YOUR ASSIGNMENT:
Two lines mark the range in the entries below: the one holding "PRESIDENT’S MESSAGE" and the one holding "Mr. Hughes welcomed". Set down those two and all lines between them, exactly.

Dataset entries:
________

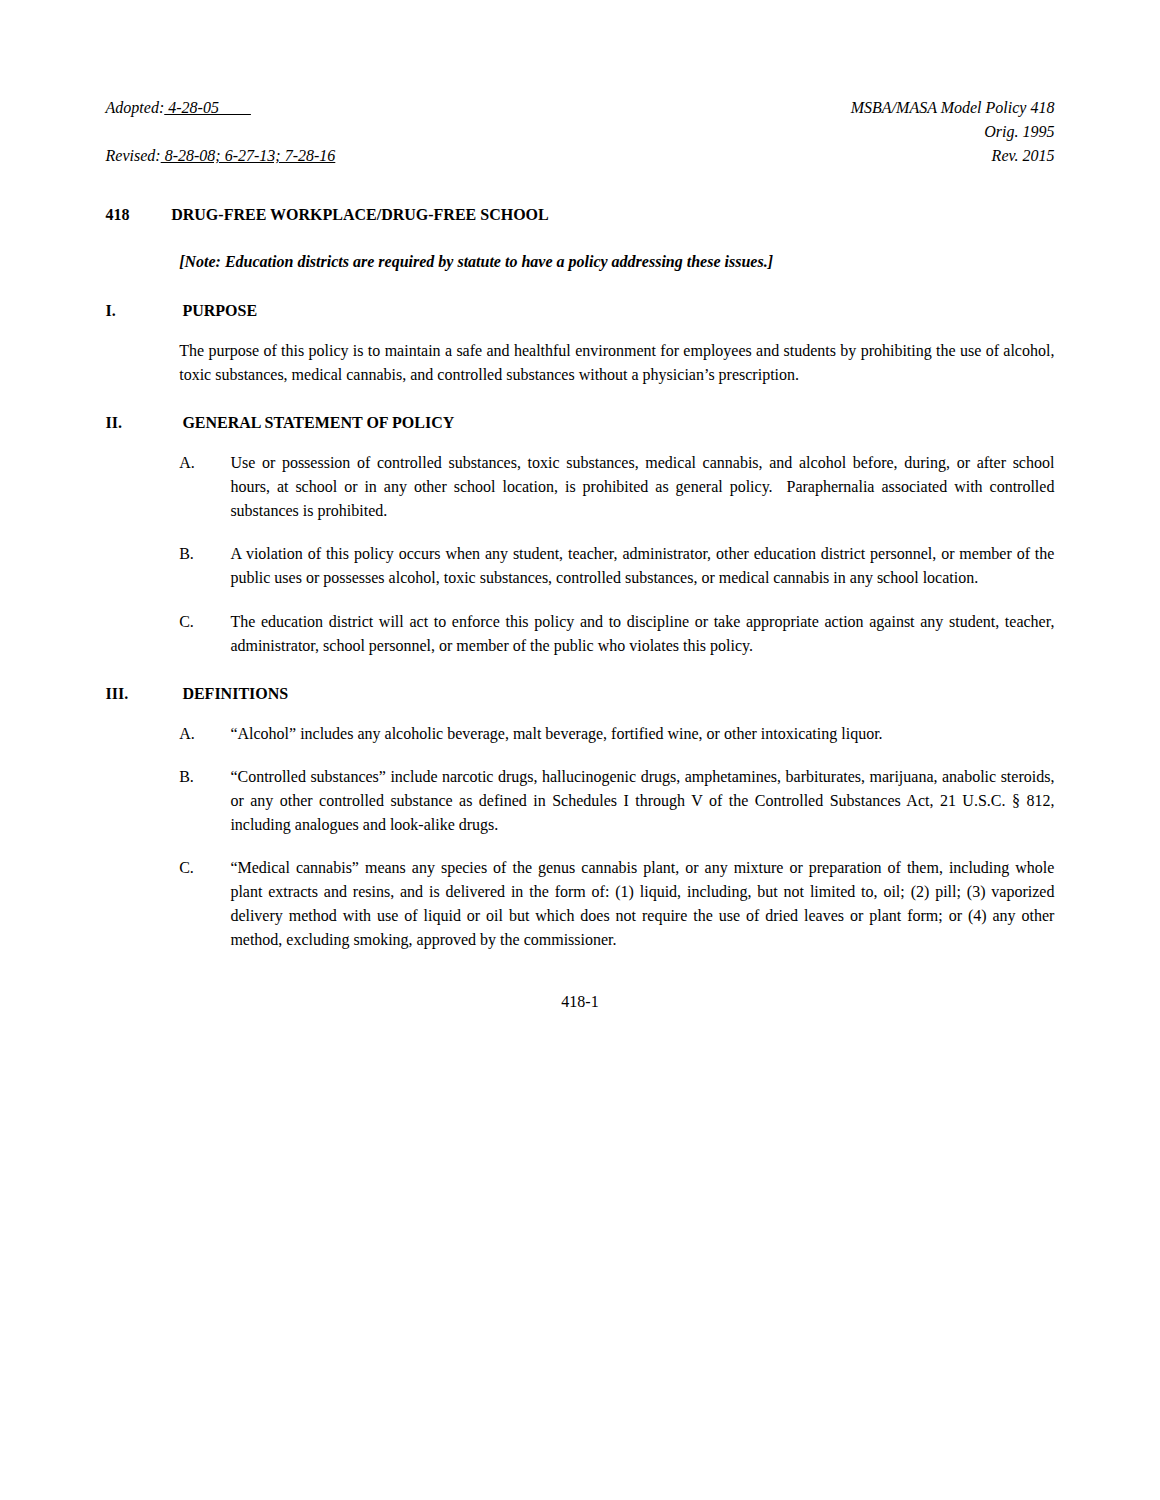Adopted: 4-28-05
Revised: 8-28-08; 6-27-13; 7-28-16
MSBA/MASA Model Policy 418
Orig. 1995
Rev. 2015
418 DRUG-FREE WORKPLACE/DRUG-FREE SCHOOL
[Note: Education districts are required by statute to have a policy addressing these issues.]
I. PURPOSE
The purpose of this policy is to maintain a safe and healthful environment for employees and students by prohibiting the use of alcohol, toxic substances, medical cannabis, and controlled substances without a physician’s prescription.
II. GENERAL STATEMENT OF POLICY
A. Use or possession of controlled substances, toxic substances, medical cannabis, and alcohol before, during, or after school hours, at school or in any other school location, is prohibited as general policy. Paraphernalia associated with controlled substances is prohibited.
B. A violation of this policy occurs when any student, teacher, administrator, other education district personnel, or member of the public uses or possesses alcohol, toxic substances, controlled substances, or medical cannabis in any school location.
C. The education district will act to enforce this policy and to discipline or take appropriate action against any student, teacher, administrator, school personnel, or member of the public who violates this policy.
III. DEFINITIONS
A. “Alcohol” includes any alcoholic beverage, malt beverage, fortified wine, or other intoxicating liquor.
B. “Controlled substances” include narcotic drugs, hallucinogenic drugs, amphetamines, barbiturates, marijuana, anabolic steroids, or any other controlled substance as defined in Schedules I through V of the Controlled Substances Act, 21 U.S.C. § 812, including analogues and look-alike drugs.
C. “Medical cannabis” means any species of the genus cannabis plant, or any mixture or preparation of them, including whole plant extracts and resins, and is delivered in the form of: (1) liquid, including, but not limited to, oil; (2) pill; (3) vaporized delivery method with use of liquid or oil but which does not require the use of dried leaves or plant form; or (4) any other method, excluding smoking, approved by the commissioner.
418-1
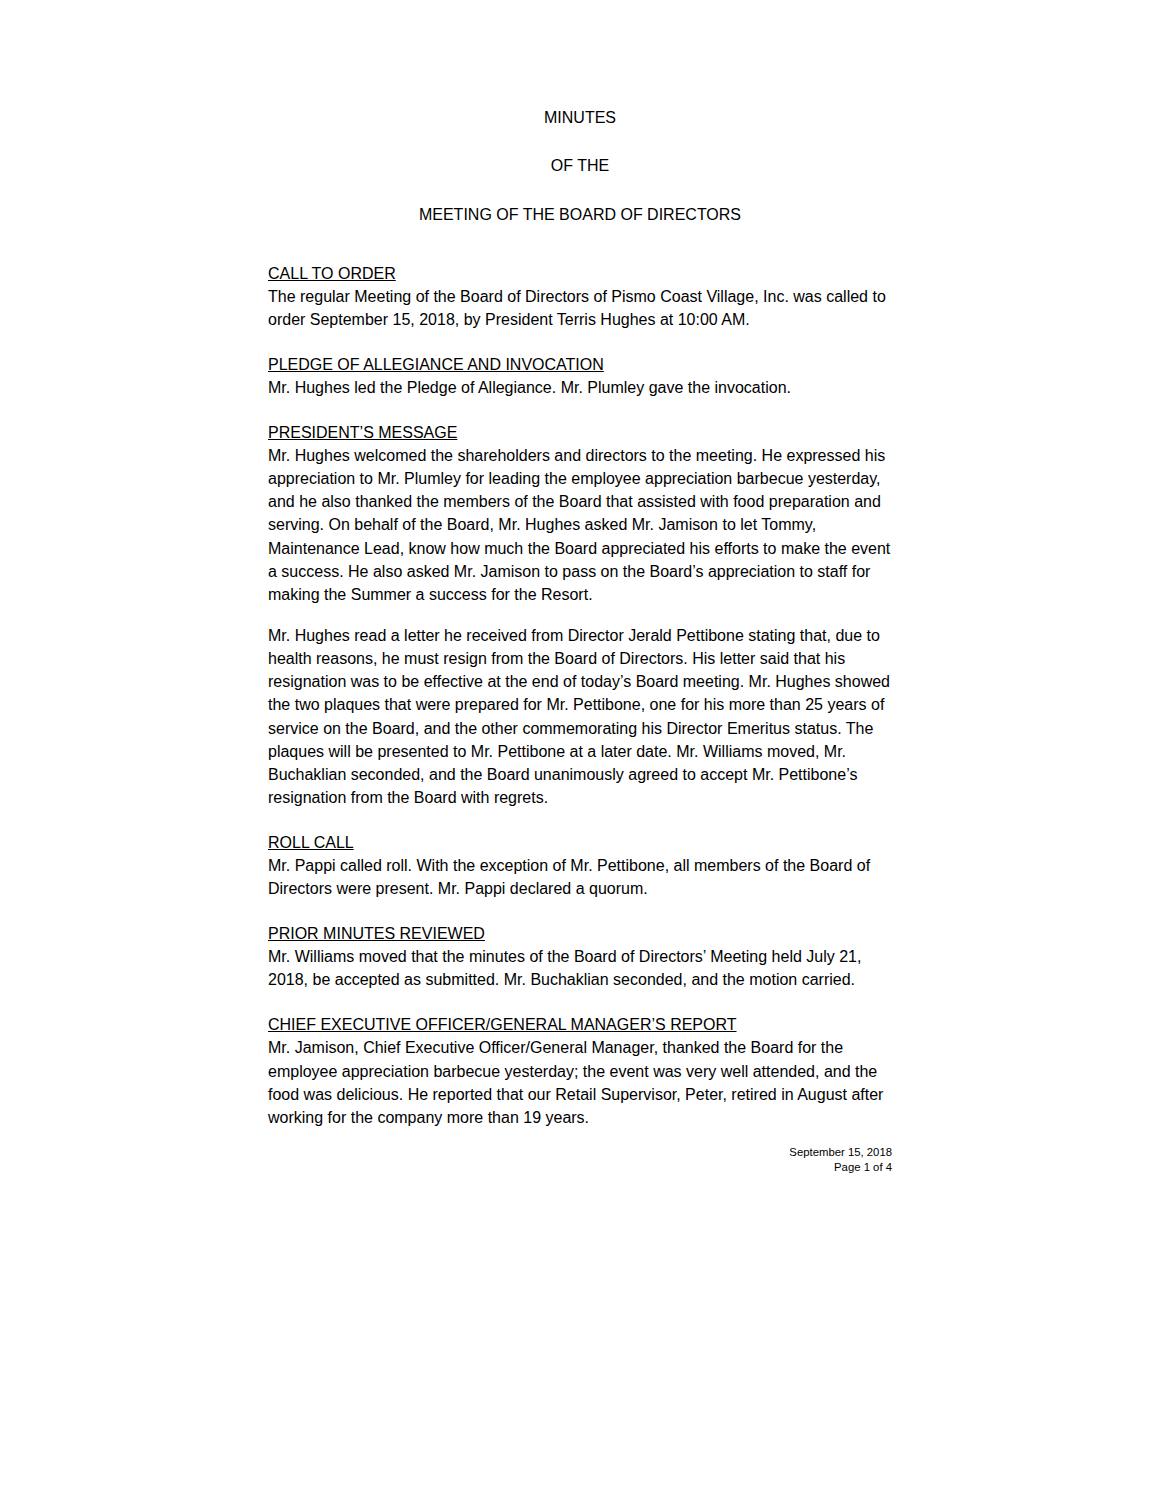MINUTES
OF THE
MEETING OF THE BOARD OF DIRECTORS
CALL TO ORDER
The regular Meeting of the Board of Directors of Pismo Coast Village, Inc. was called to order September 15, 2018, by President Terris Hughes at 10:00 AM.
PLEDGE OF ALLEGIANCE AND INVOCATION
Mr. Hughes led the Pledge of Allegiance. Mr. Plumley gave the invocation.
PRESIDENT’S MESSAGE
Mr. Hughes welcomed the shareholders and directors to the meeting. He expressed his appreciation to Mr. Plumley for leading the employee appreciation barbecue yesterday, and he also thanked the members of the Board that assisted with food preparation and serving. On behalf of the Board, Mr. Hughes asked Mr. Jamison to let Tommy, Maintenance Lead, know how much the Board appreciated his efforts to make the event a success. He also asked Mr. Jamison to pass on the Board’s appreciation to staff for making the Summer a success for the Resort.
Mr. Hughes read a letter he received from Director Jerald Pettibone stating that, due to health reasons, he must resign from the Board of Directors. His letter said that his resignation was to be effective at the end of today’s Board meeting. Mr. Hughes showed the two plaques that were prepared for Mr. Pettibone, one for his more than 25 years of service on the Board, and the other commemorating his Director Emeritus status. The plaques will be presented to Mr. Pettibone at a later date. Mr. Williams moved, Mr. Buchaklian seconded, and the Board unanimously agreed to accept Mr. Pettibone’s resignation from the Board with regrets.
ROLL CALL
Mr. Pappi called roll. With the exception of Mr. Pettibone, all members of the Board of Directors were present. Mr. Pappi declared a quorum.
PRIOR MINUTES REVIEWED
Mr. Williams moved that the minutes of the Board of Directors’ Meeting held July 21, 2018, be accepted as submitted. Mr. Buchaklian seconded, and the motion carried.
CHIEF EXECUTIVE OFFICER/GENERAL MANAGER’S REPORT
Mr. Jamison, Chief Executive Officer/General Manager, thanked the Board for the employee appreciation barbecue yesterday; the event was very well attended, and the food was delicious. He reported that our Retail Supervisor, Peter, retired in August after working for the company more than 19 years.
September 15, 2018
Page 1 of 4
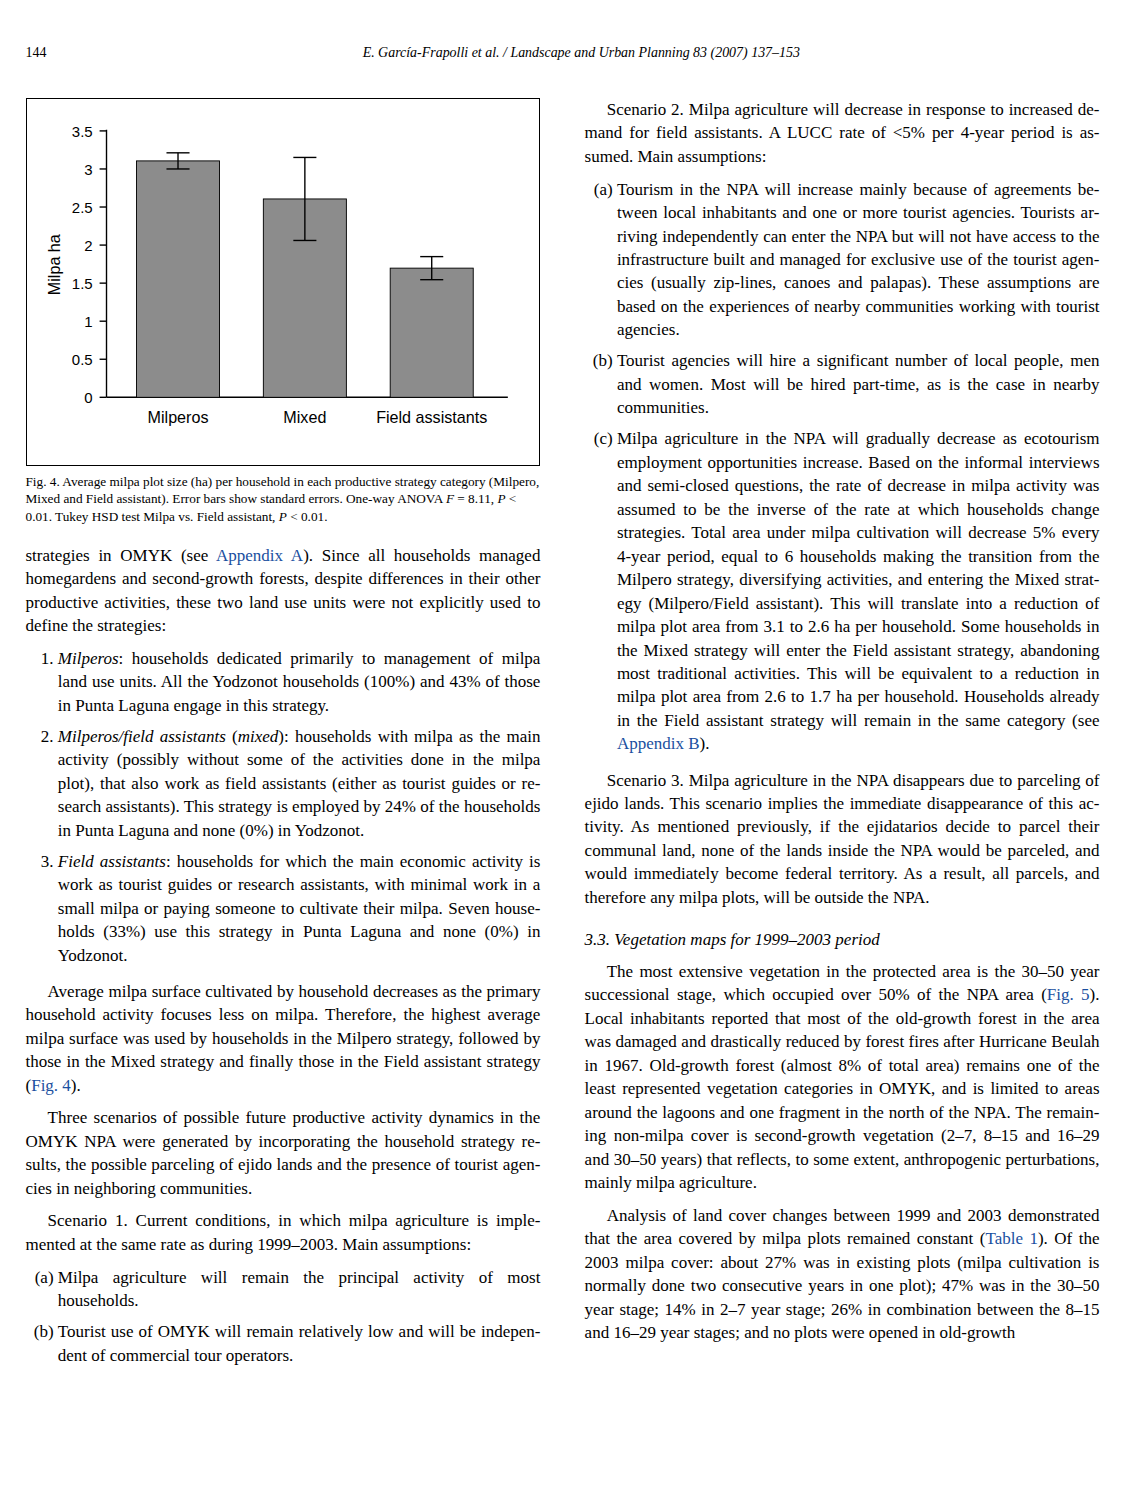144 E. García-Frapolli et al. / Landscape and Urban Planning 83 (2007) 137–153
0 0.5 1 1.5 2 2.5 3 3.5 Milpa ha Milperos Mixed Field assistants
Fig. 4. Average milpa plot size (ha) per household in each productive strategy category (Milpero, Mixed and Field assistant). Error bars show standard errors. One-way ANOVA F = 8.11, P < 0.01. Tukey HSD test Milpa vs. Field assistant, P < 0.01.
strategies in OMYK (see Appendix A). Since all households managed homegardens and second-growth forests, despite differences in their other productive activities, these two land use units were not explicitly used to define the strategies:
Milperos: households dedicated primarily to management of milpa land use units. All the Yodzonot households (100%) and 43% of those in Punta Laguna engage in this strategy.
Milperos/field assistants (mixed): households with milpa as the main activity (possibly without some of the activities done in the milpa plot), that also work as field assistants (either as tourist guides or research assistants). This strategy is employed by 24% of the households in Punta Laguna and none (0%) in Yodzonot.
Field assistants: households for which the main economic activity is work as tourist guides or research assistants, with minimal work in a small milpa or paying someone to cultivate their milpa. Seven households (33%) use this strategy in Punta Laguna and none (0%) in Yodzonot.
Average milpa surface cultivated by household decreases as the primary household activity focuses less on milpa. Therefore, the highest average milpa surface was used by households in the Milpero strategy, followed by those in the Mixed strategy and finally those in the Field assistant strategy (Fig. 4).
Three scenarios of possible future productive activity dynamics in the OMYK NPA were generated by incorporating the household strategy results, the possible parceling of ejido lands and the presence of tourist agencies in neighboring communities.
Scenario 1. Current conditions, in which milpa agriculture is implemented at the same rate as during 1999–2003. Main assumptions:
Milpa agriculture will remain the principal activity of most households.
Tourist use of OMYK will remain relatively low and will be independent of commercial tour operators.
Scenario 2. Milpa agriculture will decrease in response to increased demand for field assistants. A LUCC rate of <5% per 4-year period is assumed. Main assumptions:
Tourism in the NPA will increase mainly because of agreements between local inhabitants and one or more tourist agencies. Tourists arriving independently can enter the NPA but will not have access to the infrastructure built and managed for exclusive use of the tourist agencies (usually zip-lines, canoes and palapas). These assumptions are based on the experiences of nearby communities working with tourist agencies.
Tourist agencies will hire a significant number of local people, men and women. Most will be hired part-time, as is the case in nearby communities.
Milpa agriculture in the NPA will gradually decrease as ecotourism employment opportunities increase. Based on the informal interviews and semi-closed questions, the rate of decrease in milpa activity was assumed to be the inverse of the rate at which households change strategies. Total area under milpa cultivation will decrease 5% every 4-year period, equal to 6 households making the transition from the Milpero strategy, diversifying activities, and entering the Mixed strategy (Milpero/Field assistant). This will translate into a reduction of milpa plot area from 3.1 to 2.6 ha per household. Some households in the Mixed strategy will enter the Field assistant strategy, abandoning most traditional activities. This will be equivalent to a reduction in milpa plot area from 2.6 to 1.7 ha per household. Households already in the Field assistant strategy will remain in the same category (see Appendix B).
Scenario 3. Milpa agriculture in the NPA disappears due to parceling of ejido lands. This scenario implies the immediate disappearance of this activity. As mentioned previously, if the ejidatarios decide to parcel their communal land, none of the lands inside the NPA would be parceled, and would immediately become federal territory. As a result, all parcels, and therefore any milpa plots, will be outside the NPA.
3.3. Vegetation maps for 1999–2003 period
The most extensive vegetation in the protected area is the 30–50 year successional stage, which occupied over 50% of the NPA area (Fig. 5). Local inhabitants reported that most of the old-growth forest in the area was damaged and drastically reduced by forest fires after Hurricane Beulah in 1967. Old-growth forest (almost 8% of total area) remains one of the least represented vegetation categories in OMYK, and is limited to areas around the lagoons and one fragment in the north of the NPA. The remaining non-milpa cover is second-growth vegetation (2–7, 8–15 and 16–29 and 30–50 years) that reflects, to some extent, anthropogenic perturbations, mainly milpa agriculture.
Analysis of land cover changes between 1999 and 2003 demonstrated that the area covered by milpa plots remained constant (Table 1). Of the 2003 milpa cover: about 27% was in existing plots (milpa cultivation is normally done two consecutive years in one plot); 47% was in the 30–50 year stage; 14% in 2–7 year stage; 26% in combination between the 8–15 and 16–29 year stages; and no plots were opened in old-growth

________

EXERCISE OUTPUT:
PRESIDENT’S MESSAGE
Mr. Hughes welcomed the shareholders and directors to the meeting. He expressed his appreciation to Mr. Plumley for leading the employee appreciation barbecue yesterday, and he also thanked the members of the Board that assisted with food preparation and serving. On behalf of the Board, Mr. Hughes asked Mr. Jamison to let Tommy, Maintenance Lead, know how much the Board appreciated his efforts to make the event a success. He also asked Mr. Jamison to pass on the Board’s appreciation to staff for making the Summer a success for the Resort.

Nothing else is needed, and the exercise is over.